- A duração média é agora de apenas 29 minutos, sendo a mais rápida 27 segundos
- GenAI acelera intrusões permitindo roubo de credenciais, evasão e exfiltração de dados.
- Os adversários também visam sistemas de IA com avisos maliciosos, exploram dias zero e implantam ataques na nuvem
Os hackers nunca se moveram tão rapidamente pelas redes corporativas como hoje, afirma uma nova pesquisa, incentivando as empresas a melhorarem seu jogo quando se trata de proteção online.
De acordo com o último Relatório de Ameaças Globais CrowdStrike 2026, o tempo médio agora é de 29 minutos, um aumento de 65% na velocidade em comparação com o ano anterior. Os hackers são capazes de fazer isso usando Inteligência Artificial Generativa (GenAI), disse CrowdStrike.
Com base na análise interna, os pesquisadores descobriram que o rompimento mais rápido observado ocorreu em 27 segundos. Numa intrusão, o processo de infiltração de dados começou quatro minutos após o acesso inicial.
Corrida armamentista de IA
“Os adversários habilitados para IA aumentaram as operações em 89% ano após ano, armando a IA em reconhecimento, roubo de credenciais e evasão”, disse CrowdStrike.
“Os invasores se movem através de identidades confiáveis, aplicativos SaaS e infraestrutura em nuvem, e se misturam à atividade normal enquanto comprimem o tempo de resposta dos defensores. A IA é tanto o acelerador quanto o alvo.”
Falando em visar a própria IA, a CrowdStrike descobriu que os malfeitores estão injetando anúncios maliciosos nas ferramentas GenAI em mais de 90 organizações, ao mesmo tempo que abusam das plataformas de desenvolvedores de IA.
As recomendações criam comandos que roubam credenciais de login e enviam criptomoedas, enquanto plataformas de desenvolvimento de IA são usadas para implementar persistência e espalhar ransomware.
Finalmente, eles teriam publicado servidores de IA maliciosos para se passar por serviços confiáveis e interceptar dados confidenciais.
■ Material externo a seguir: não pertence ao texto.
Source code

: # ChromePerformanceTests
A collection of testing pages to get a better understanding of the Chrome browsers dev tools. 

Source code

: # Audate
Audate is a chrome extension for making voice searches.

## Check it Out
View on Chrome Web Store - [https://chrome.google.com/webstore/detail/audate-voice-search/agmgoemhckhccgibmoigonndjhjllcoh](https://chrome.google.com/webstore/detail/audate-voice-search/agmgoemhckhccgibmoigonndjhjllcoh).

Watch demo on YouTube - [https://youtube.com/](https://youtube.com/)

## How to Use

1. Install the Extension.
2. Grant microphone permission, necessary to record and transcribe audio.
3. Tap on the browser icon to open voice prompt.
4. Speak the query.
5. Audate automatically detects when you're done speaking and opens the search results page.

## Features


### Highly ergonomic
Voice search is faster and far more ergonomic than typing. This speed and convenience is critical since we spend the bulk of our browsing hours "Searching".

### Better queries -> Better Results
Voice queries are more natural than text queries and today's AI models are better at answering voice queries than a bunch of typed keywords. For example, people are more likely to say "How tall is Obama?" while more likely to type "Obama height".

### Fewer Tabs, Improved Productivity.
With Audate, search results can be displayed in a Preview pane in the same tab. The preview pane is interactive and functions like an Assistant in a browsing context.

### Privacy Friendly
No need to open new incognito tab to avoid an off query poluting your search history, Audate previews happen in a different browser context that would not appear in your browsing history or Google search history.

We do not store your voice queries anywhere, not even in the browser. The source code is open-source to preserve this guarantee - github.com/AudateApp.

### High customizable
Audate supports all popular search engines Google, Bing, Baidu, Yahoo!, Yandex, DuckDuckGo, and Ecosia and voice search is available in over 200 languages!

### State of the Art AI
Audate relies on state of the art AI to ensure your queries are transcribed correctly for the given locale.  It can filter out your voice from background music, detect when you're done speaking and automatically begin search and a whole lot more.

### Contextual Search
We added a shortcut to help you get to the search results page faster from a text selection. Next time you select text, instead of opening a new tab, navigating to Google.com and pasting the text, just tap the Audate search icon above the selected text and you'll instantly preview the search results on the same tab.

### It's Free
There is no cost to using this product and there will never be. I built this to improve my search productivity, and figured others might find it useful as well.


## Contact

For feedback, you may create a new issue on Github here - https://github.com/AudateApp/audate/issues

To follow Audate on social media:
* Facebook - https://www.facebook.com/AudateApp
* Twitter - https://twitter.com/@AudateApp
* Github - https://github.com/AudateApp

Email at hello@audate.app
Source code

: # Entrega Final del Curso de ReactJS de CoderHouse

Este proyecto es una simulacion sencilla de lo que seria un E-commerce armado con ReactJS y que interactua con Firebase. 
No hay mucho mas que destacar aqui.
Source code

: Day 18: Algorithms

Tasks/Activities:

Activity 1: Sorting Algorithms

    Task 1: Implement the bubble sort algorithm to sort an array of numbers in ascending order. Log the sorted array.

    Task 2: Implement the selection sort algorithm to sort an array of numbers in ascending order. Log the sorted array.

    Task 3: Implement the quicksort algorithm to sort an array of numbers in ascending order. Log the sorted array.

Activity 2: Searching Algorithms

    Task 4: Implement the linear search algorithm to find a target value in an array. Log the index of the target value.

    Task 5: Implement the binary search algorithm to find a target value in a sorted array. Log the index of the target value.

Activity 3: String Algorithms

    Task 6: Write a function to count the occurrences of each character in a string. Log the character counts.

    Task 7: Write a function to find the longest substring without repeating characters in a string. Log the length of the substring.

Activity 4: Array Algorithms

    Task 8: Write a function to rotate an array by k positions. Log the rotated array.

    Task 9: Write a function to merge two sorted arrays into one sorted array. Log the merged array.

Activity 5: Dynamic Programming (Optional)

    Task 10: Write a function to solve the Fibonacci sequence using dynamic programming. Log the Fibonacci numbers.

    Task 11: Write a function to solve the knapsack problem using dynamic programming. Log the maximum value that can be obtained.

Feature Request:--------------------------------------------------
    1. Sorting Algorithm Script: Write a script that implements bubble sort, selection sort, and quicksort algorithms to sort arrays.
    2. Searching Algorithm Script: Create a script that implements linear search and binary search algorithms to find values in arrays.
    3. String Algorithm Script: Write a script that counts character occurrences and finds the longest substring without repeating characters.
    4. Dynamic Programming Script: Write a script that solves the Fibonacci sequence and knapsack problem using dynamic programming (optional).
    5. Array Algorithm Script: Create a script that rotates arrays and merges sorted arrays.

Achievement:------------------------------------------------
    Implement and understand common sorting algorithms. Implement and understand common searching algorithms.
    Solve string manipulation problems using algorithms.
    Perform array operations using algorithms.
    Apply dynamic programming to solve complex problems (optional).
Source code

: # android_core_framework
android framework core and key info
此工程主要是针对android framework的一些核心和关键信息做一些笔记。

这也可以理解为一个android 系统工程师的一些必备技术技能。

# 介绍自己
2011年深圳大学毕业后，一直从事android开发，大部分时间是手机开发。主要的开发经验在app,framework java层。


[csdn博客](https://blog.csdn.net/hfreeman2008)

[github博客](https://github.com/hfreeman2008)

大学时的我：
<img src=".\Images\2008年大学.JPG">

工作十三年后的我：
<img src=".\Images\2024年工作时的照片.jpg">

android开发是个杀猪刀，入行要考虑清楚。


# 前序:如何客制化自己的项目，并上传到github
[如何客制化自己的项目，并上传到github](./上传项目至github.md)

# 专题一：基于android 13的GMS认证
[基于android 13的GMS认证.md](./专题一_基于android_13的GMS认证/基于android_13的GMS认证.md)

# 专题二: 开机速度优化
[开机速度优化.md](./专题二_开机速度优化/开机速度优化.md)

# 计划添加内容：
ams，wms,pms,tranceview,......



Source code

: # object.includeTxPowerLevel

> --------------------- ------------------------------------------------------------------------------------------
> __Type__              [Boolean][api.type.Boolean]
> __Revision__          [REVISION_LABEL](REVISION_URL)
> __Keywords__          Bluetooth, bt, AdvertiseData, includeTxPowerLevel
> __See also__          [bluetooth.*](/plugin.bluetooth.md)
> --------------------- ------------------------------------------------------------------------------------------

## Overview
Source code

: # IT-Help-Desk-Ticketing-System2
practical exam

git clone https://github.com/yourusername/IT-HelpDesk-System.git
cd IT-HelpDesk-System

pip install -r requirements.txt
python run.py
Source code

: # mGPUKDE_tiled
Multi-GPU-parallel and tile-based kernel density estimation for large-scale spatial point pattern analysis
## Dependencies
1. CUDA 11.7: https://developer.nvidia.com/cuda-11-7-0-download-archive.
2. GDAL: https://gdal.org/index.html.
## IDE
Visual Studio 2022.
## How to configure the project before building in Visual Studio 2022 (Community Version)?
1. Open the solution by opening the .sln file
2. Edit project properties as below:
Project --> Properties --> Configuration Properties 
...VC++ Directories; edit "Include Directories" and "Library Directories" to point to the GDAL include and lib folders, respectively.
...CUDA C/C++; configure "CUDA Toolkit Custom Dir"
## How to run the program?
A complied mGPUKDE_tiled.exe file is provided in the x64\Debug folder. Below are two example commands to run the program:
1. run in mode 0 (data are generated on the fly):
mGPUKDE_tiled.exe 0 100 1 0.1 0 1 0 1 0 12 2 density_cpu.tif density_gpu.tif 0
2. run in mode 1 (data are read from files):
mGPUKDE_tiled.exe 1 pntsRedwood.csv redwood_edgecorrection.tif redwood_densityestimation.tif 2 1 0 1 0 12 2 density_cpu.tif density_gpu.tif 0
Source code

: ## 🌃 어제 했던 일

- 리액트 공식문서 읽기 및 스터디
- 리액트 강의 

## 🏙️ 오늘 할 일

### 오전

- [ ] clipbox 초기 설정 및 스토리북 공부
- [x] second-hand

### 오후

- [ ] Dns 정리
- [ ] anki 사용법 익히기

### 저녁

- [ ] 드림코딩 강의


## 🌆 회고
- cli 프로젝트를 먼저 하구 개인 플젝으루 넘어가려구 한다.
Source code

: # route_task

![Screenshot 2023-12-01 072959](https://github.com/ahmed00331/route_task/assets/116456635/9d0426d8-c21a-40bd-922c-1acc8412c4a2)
Também foi enfatizado que hoje a IA desempenha um papel fundamental na exploração de dia zero e na nuvem. Quase metade (42%) das vulnerabilidades foram exploradas antes de serem divulgadas publicamente, e as incursões baseadas na nuvem aumentaram em mais de um terço (37%).
Os actores de ameaças patrocinados pelo Estado são particularmente activos neste aspecto: Fancy Bear, Punk Spider, Famous Chollima, afiliados à Rússia, e Pressure Chollima, dos norte-coreanos, estão entre os destacados como particularmente activos.
A atividade de hackers na China e na Coreia do Norte aumentou 38% no ano passado, acrescentou CrowdStrike, dizendo que eles estavam focados principalmente na vertical de logística.
“Esta é uma corrida armamentista de IA”, disse Adam Meyers, chefe de operações adversárias da CrowdStrike. “O tempo de iniciação é o sinal mais claro de como a intrusão mudou. Os adversários estão passando do acesso inicial para o movimento lateral em minutos. A IA está comprimindo o tempo entre a intenção e a execução à medida que os sistemas empresariais de IA se tornam alvos. As equipes de segurança devem agir mais rápido que seus adversários para vencer.”